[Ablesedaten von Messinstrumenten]
----

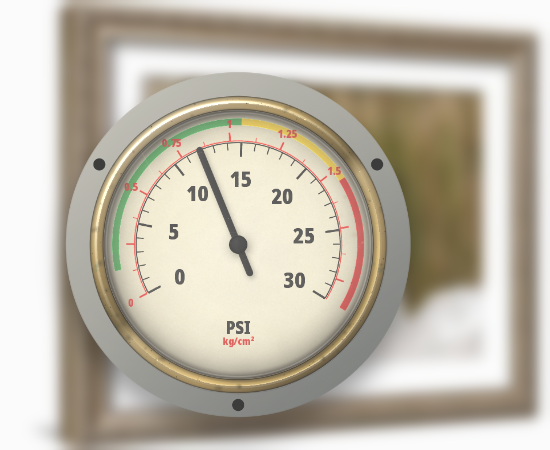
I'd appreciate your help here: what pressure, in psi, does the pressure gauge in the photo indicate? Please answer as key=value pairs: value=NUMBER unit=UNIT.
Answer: value=12 unit=psi
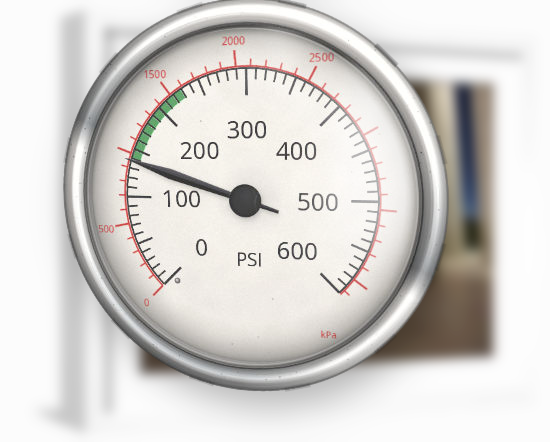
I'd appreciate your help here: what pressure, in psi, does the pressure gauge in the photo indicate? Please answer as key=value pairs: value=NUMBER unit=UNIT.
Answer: value=140 unit=psi
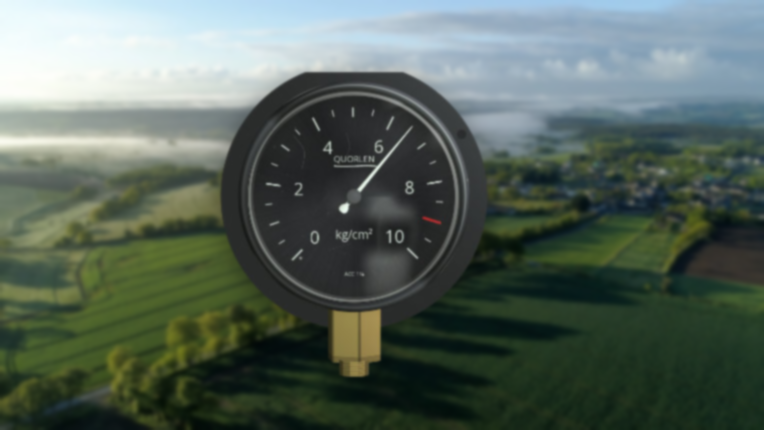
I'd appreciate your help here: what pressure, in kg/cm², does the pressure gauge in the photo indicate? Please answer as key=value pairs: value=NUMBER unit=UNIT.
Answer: value=6.5 unit=kg/cm²
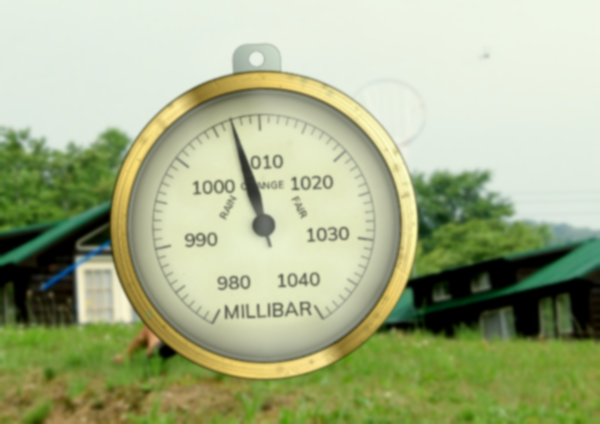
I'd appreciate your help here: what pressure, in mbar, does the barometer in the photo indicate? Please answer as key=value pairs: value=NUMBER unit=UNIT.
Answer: value=1007 unit=mbar
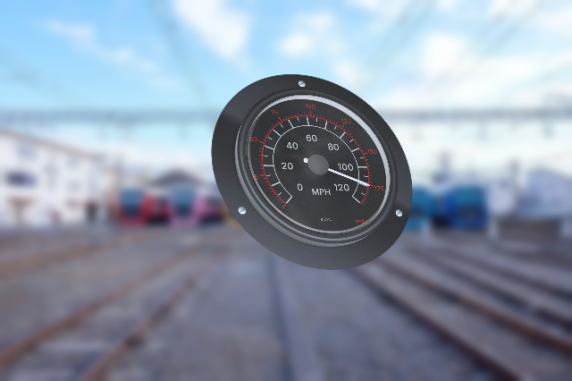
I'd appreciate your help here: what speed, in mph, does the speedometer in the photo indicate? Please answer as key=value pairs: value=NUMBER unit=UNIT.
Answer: value=110 unit=mph
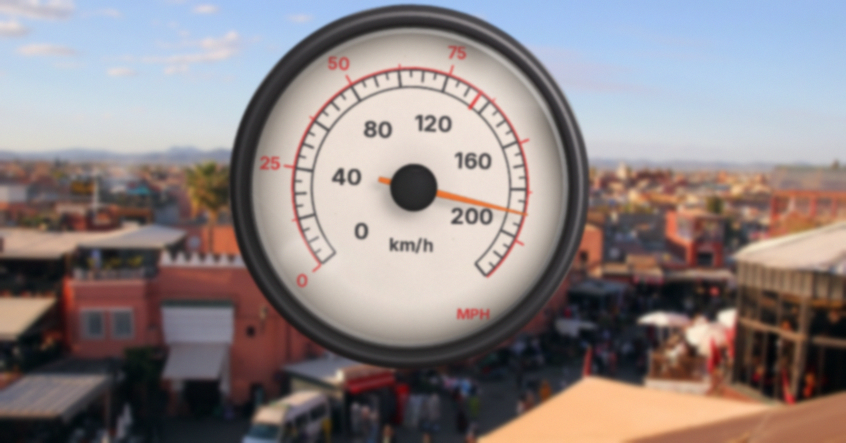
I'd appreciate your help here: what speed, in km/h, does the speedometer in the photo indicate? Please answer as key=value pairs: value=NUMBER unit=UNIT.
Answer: value=190 unit=km/h
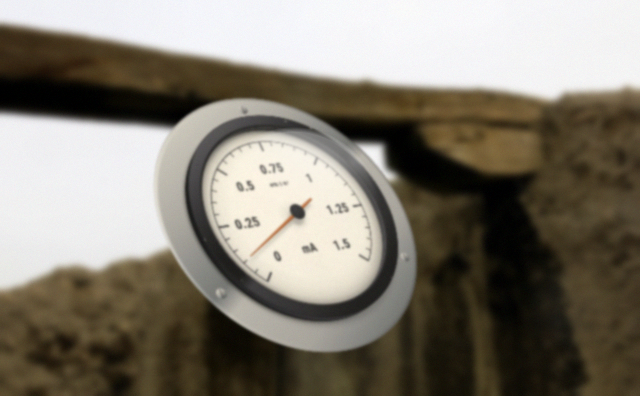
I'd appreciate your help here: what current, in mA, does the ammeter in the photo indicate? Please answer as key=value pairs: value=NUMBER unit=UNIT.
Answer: value=0.1 unit=mA
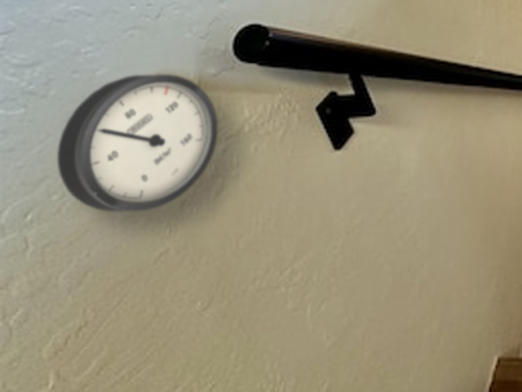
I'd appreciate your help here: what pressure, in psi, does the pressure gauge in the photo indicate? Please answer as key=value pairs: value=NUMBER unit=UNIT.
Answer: value=60 unit=psi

----

→ Aufgabenstellung
Stelle die Zeilen vom Beginn der Daten bis einschließlich der Zeile mit „Answer: value=110 unit=mph“ als Markdown-Tabelle mit den Spalten „Nr.“ und „Zeile“ dar. Lass dabei Leerzeilen und Bilder weg.

→ Endgültige Antwort
| Nr. | Zeile |
|---|---|
| 1 | I'd appreciate your help here: what pressure, in psi, does the pressure gauge in the photo indicate? Please answer as key=value pairs: value=NUMBER unit=UNIT. |
| 2 | Answer: value=12 unit=psi |
| 3 | I'd appreciate your help here: what pressure, in psi, does the pressure gauge in the photo indicate? Please answer as key=value pairs: value=NUMBER unit=UNIT. |
| 4 | Answer: value=140 unit=psi |
| 5 | I'd appreciate your help here: what pressure, in kg/cm², does the pressure gauge in the photo indicate? Please answer as key=value pairs: value=NUMBER unit=UNIT. |
| 6 | Answer: value=6.5 unit=kg/cm² |
| 7 | I'd appreciate your help here: what pressure, in mbar, does the barometer in the photo indicate? Please answer as key=value pairs: value=NUMBER unit=UNIT. |
| 8 | Answer: value=1007 unit=mbar |
| 9 | I'd appreciate your help here: what speed, in mph, does the speedometer in the photo indicate? Please answer as key=value pairs: value=NUMBER unit=UNIT. |
| 10 | Answer: value=110 unit=mph |